Power and Impact Scale 9 months ago
The biggest difference between our Hurricane analysis and others is the proprietary Power and Impact (P&I) Scale, which has been developed over a decade. The P&I Scale gives a more complete picture of the impacts that a hurricane will produce, most appropriately at landfall. Because of the tremendous complexities of tropical cyclones, it is unlikely that any scale can quantify a storm's impacts 100 percent of the time. We are attempting to improve describing a storm's total effects, but maximum effects within a storm and their uncertainty should be evaluated as part of any threat assessment.
The original Saffir-Simpson scale took into consideration a storm's pressure and wind speed. In modern times it has been replaced by the Saffir-Simpson Hurricane Wind Scale, which only gives information about the estimated maximum sustained winds. This leaves out important information about the impacts of the storm, often leading to confusing messaging from both experts and emergency managers. The P&I Scale incorporates additional factors, including subjective tweaks that can be made to the scale in real-time, most notably with the pressure tendency.
The P&I Scale takes into account the following factors:
- Maximum Wind Speed
- Radius of Hurricane Force Winds
- Radius of Tropical Storm Force Winds
- Minimum Central Pressure
- Pressure Tendency
The P&I Scale builds on the original Saffir-Simpson Scale, using the Sea Level Pressure and Maximum Sustained Winds.
|Original Saffir-Simpson Scale|
|Strength||Maximum Sustained Wind Speed (kt)||Maximum Sustained Wind Speed (mph)||Pressure (mb)|
|Category 1||64-82||74-95||> 980|
|Category 5||>135||>155||< 919|
Pressure tendency is also an element of the P&I Scale, as rapidly deepening storms will have their P&I category increased. With a weakening storm, it's the opposite. The reason for this is rapidly deepening storms are likely tightening up quickly with almost perfect alignment between the lower and middle levels of the atmosphere, promoting the transfer of the strongest winds from just above the surface down to the surface. Weakening storms are the opposite, as a weakening storm likely has competing processes occurring.
|Pressure Tendency Factor|
|Decrease in Pressure||+1 Level|
|Increase in Pressure||-1 Level|
The new variables added last year were radius of Hurricane and Tropical Storm force winds.
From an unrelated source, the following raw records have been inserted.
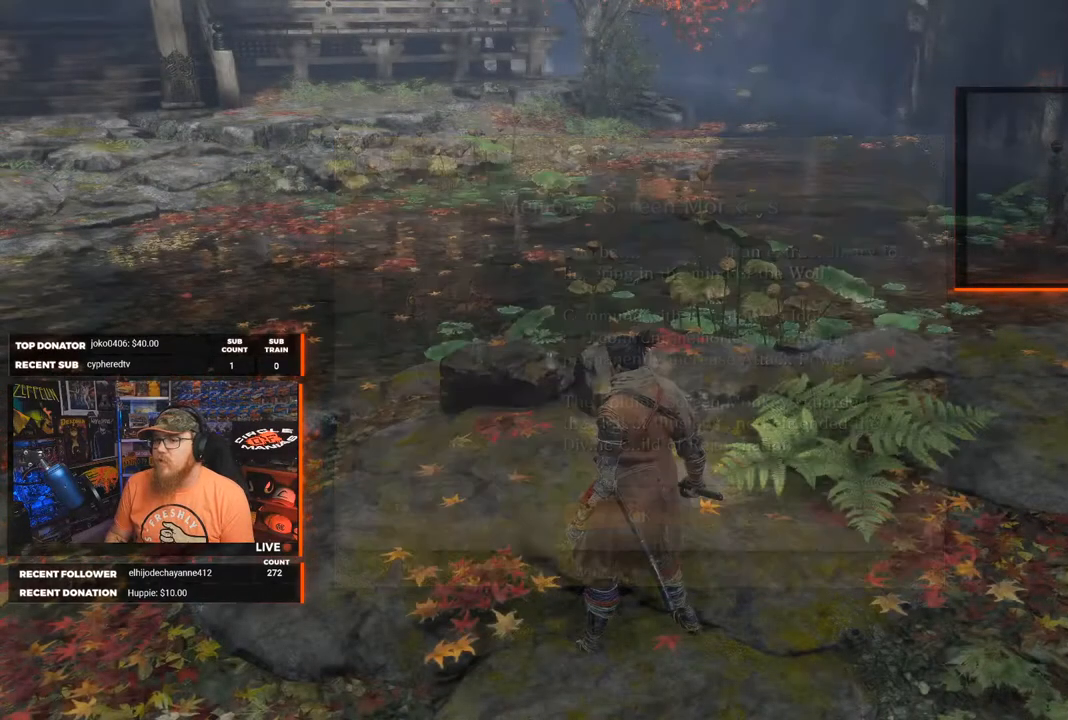
{"buttons": [], "left_stick": "center", "right_stick": "center", "events": [[150, "right_stick", "right"], [500, "right_stick", "center"]]}
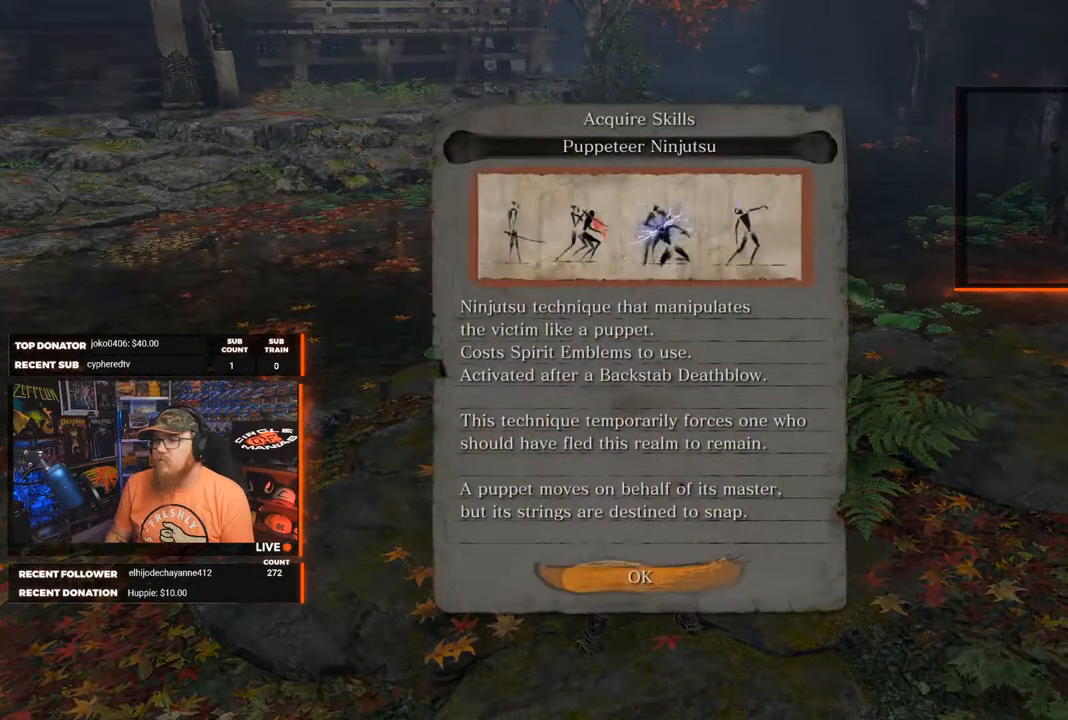
{"buttons": [], "left_stick": "center", "right_stick": "center", "events": []}
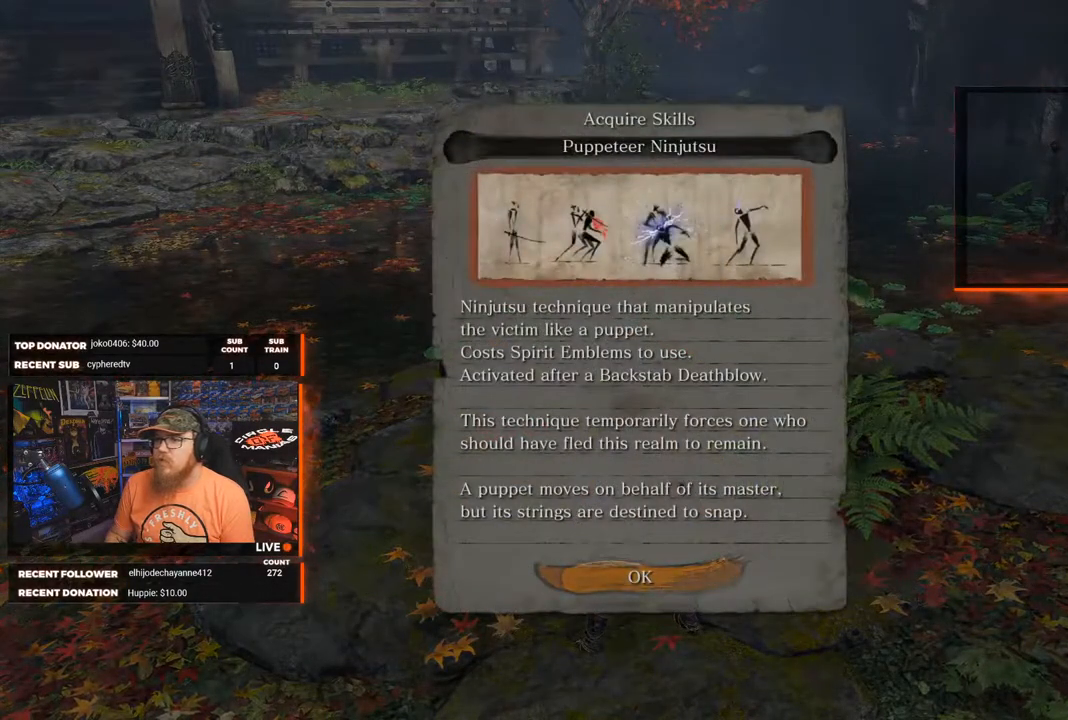
{"buttons": [], "left_stick": "center", "right_stick": "center", "events": []}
The reason for this is intuitive as the greater the diameter of strong winds the more energy is available to increase wave action and enhance storm surge.
|Radius of Sustained Winds|
|Strength||Hurricane Force Winds||Tropical Storm Force Winds|
|Level 1||< 50 miles||< 100 miles|
|Level 2||51-100 miles||101-200 miles|
|Level 3||101-150 miles||201-300 miles|
|Level 4||151-200 miles||301-400 miles|
|Level 5||> 200 miles||> 400 miles|
Both Hurricane Charley (2004) and Hurricane Carla (1961) were Saffir-Simpson Category 4s, but there was a huge difference in the nature of the two. Carla was a monster bulldozer while Charley was a fist of fury over a small area. On the P&I Scale, there is a difference between the two, as Charley had Level 4 winds and pressure (as Carla did) but Carla also has a Level 5 wind diameter (Charley was a Level 0.5 in both).
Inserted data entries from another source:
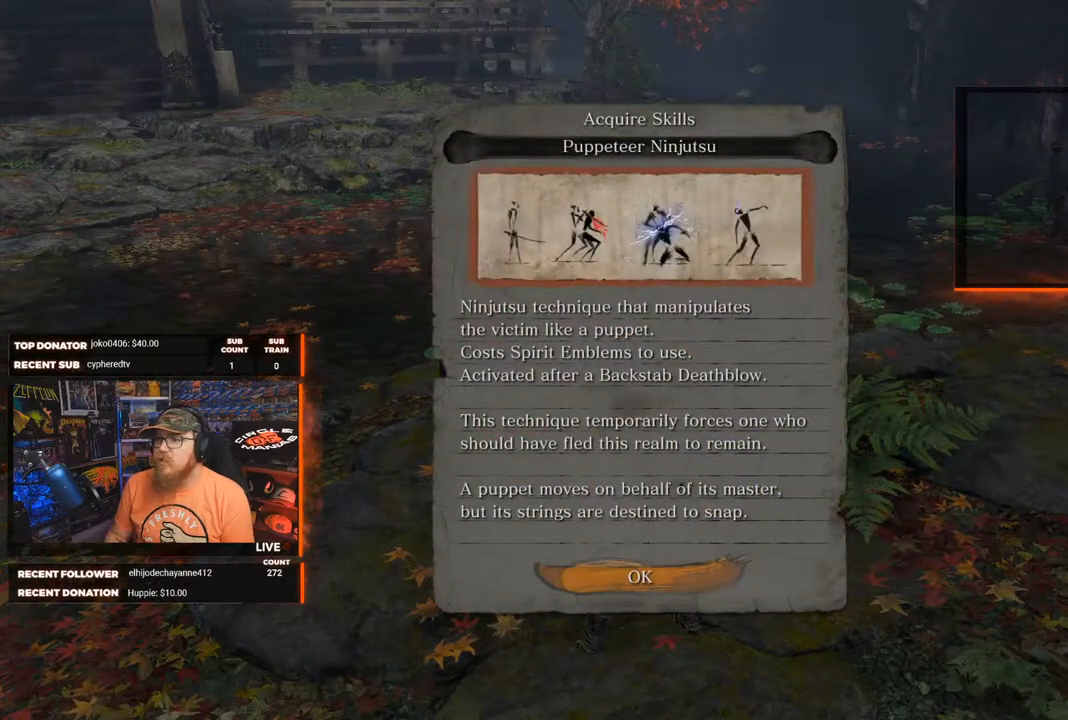
{"buttons": [], "left_stick": "center", "right_stick": "center", "events": []}
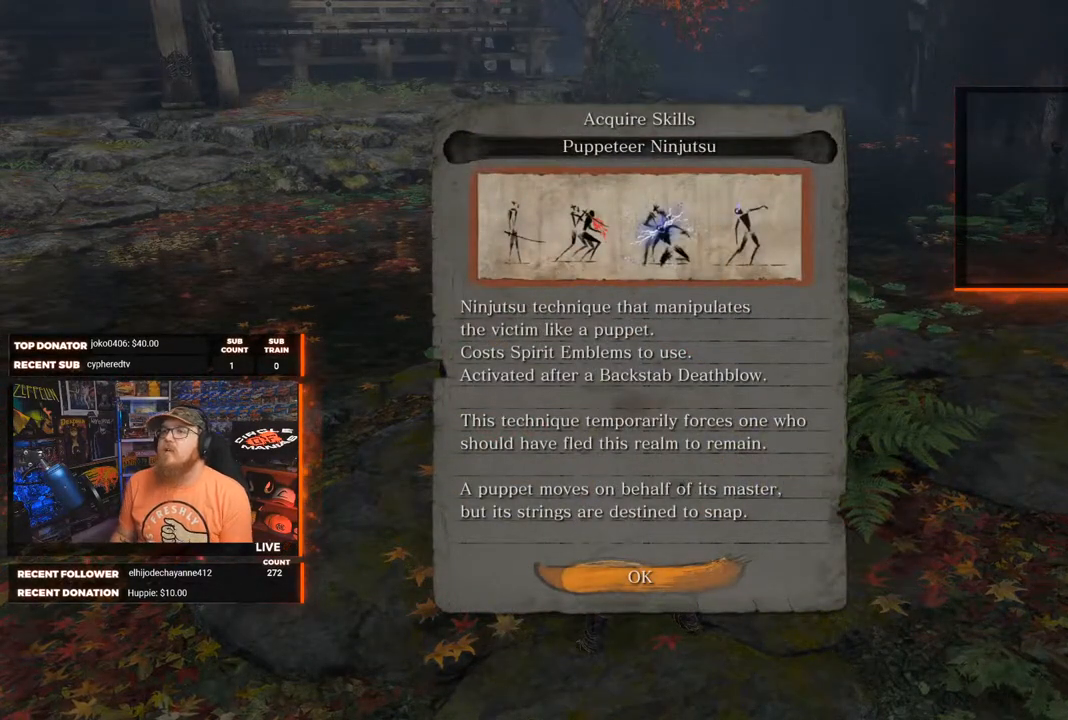
{"buttons": [], "left_stick": "center", "right_stick": "center", "events": []}
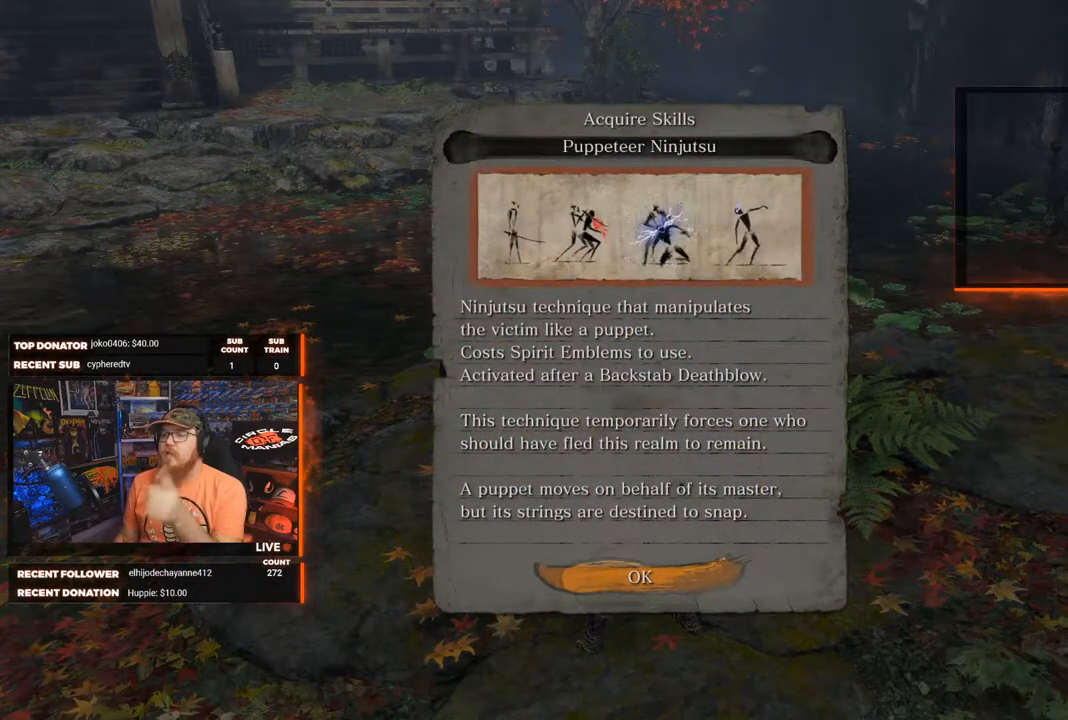
{"buttons": [], "left_stick": "center", "right_stick": "center", "events": [[233, "A", "down"], [350, "A", "up"]]}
|Hurricane Charley (2004)|
|Maximum Sustained Winds||150 mph||4|
|Radius of Hurricane Force Winds||20 nm||0.5|
|Radius of Tropical Storm Force Winds||75 nm||0.5|
|Minimum Pressure||941 mb||4|
|Pressure Tendency at Landfall||-39 mb/24 hours||+1|
|Hurricane Carla (1961)|
|Maximum Sustained Winds||145 mph||4|
|Radius of Hurricane Force Winds||300 nm||5|
|Radius of Tropical Storm Force Winds||500 nm||5|
|Minimum Pressure||927 mb||4|
|Pressure Tendency at Landfall||steady||-|
|Rating||4.5 + 0||4.5|
Hurricane Sandy had Level 1 winds and only slight filling (944 mb to 948 mb) in the last 6 hours before landfall (no influence). Its pressure was a strong Level 3 (assigned a Level 3.75). Hurricane-force winds were in a 150-200-mile diameter, which was like a Category 4 while tropical storm force winds were 400-500 miles out (Level 5). Overall Sandy's was a major impact hurricane with a P&I - 3.5.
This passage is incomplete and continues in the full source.